▸ **WHAT IS REQUIRED**:
Reproduce the entries below word for word, from their very first line up to and including the line containing "289, 983, 348)".
BEGIN EXCERPTED DATA
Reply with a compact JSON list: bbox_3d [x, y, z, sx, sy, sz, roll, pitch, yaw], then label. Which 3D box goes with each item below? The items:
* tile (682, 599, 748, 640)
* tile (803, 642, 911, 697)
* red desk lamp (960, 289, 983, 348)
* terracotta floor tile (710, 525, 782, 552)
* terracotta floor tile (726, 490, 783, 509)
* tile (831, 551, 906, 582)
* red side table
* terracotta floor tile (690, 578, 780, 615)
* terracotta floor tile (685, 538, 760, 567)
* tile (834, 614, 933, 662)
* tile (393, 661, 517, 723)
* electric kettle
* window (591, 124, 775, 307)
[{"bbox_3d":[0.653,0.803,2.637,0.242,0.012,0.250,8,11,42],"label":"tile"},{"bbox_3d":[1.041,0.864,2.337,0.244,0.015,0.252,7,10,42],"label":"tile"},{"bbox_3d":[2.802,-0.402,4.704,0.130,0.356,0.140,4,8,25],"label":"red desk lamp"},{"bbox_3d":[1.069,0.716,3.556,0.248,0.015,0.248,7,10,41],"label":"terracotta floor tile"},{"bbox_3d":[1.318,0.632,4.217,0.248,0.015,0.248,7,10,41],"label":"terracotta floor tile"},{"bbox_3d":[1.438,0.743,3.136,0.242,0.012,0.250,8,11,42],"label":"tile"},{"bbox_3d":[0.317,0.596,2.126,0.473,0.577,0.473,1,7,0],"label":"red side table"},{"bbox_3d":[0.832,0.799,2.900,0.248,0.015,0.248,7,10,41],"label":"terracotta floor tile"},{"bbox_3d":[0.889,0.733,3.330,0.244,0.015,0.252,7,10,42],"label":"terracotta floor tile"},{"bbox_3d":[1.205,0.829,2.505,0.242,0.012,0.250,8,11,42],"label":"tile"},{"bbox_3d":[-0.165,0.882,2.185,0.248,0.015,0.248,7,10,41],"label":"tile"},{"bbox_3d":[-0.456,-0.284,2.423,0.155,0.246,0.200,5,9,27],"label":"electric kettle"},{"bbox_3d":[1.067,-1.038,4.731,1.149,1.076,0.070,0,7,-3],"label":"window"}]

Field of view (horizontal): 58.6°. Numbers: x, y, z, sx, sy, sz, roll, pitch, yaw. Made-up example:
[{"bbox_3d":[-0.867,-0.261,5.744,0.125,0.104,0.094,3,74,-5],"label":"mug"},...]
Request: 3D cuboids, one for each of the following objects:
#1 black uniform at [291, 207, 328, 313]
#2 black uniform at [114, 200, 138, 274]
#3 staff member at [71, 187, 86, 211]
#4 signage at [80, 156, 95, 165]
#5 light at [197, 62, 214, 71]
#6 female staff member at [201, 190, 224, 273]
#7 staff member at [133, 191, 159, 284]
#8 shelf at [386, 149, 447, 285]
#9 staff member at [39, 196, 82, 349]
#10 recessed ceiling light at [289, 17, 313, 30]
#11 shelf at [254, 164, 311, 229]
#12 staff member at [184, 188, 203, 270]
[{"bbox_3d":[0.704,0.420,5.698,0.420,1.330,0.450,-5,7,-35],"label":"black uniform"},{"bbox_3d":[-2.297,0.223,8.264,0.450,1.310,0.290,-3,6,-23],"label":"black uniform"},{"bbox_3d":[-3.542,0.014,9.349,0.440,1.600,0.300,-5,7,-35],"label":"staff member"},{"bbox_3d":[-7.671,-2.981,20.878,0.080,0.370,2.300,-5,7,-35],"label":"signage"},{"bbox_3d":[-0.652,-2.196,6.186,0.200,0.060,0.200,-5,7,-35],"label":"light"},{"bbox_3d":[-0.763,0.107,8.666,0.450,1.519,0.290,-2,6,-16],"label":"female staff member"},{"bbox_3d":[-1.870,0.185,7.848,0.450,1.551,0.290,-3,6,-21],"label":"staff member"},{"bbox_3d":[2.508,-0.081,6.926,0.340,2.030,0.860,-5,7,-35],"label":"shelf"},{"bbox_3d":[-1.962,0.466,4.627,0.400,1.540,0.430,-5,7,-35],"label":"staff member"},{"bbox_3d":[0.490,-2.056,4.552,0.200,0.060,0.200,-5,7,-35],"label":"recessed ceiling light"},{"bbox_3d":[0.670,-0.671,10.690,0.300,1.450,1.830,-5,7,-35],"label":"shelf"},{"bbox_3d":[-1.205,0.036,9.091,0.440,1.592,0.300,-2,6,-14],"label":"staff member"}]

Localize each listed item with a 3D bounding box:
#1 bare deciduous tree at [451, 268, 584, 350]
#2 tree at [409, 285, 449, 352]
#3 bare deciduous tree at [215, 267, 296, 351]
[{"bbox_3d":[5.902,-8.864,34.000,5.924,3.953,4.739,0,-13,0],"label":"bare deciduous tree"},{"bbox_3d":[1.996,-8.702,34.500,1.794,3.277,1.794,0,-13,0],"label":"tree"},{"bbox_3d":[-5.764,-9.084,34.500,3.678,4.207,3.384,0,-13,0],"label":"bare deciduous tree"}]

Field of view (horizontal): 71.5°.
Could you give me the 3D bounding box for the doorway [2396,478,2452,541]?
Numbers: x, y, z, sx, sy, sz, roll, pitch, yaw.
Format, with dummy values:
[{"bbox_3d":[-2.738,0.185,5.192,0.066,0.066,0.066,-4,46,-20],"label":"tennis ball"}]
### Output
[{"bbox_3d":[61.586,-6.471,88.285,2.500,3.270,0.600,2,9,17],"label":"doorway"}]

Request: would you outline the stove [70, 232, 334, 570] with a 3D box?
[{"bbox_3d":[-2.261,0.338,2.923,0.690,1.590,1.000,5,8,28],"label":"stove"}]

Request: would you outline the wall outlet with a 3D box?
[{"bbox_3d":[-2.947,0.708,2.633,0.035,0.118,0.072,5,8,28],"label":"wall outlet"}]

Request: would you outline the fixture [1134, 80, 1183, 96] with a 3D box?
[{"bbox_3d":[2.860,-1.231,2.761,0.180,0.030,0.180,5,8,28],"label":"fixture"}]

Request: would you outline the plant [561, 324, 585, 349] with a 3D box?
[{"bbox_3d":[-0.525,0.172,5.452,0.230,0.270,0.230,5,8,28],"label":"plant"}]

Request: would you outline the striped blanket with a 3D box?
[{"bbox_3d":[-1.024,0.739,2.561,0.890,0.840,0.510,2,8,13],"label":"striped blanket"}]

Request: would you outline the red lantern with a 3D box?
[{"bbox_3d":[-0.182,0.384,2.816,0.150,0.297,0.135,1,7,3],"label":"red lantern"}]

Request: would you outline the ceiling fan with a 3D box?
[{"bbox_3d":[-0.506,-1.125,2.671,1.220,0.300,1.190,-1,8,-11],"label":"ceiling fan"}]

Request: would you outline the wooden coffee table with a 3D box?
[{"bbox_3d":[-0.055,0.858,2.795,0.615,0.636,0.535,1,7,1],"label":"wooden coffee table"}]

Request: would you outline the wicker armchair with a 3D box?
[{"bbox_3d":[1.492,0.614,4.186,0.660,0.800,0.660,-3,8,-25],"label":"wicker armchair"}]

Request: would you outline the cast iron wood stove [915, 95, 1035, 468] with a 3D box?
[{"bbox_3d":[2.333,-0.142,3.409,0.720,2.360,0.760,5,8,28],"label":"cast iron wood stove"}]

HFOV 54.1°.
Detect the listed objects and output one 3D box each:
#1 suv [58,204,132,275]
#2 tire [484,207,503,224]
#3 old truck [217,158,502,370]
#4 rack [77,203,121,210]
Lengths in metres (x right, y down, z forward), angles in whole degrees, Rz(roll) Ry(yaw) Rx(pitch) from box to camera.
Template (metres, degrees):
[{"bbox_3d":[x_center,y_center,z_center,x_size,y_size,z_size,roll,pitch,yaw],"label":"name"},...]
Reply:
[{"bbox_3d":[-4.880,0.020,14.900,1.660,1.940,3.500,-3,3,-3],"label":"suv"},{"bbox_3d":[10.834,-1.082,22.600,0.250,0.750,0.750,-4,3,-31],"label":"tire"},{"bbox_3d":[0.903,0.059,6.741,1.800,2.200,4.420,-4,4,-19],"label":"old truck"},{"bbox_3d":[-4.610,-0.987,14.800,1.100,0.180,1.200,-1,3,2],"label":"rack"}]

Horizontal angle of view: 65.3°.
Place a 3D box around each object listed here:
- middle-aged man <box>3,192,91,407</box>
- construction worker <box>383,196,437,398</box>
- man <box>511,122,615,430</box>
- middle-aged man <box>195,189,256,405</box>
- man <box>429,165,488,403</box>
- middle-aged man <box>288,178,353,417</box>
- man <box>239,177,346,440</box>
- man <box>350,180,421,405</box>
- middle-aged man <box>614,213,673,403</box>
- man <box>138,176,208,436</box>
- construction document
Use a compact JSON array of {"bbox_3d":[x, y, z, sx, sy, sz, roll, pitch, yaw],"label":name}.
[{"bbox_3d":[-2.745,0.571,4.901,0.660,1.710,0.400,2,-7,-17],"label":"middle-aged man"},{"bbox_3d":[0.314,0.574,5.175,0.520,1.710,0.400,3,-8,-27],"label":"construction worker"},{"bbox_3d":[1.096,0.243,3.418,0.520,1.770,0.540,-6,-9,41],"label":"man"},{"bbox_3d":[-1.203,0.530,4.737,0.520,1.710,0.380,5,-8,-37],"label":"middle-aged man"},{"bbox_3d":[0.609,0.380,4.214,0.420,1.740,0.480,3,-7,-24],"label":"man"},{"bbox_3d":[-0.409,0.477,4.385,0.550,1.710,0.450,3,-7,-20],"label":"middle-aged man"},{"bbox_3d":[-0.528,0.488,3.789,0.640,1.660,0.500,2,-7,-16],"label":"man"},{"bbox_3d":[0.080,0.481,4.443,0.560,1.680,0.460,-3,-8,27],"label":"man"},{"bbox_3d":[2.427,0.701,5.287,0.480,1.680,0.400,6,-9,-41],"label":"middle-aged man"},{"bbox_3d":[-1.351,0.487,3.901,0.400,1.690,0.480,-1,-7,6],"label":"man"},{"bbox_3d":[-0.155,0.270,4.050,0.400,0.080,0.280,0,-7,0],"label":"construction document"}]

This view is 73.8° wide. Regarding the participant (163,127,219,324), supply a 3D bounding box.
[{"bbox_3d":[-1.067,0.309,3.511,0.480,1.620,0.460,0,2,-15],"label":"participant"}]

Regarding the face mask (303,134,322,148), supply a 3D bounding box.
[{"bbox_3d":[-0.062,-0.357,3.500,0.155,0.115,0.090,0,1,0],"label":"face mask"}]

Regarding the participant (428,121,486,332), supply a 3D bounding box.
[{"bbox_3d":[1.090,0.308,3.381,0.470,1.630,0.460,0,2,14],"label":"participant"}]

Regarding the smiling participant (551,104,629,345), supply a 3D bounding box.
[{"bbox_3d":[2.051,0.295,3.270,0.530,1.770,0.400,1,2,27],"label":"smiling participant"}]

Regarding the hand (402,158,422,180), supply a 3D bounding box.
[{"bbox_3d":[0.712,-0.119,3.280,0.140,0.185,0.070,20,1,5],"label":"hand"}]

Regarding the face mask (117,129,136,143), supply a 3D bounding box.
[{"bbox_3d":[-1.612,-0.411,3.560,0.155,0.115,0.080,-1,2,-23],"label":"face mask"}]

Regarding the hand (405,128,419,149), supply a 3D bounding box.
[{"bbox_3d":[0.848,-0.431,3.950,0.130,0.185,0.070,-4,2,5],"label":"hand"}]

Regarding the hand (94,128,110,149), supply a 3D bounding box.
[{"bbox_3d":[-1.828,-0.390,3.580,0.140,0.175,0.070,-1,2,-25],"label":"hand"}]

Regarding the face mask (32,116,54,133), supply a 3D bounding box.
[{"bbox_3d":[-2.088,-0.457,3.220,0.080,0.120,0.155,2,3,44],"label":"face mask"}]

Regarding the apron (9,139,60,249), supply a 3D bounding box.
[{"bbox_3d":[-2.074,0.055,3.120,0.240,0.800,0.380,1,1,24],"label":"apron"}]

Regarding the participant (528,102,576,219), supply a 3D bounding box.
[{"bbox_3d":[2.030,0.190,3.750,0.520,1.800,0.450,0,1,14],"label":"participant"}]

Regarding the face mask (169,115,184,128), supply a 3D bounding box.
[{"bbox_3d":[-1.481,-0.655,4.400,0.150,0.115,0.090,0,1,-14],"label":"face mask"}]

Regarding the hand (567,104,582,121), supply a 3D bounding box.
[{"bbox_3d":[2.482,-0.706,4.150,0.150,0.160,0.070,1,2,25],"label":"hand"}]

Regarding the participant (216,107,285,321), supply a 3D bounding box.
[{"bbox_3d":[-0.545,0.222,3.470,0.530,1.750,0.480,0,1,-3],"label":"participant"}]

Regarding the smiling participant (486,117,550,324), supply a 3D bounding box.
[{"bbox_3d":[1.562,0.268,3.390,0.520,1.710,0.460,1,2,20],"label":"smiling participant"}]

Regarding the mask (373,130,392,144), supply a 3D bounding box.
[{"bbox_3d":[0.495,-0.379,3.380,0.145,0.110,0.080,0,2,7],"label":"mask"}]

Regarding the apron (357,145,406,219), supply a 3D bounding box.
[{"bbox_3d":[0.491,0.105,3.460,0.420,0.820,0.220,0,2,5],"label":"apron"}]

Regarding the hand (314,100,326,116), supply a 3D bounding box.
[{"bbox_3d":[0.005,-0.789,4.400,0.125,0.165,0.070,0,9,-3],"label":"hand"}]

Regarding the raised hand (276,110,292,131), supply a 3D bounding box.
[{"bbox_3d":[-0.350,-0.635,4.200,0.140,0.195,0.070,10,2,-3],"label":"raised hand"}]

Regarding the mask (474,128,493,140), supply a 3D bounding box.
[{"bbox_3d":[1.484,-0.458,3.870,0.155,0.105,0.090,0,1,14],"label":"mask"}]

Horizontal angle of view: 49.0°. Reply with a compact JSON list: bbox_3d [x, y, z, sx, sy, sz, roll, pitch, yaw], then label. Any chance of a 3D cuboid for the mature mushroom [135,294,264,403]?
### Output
END EXCERPTED DATA
▸ **REPLY TO THE EXERCISE**:
Reply with a compact JSON list: bbox_3d [x, y, z, sx, sy, sz, roll, pitch, yaw], then label. Which 3D box goes with each item below? The items:
* tile (682, 599, 748, 640)
* tile (803, 642, 911, 697)
* red desk lamp (960, 289, 983, 348)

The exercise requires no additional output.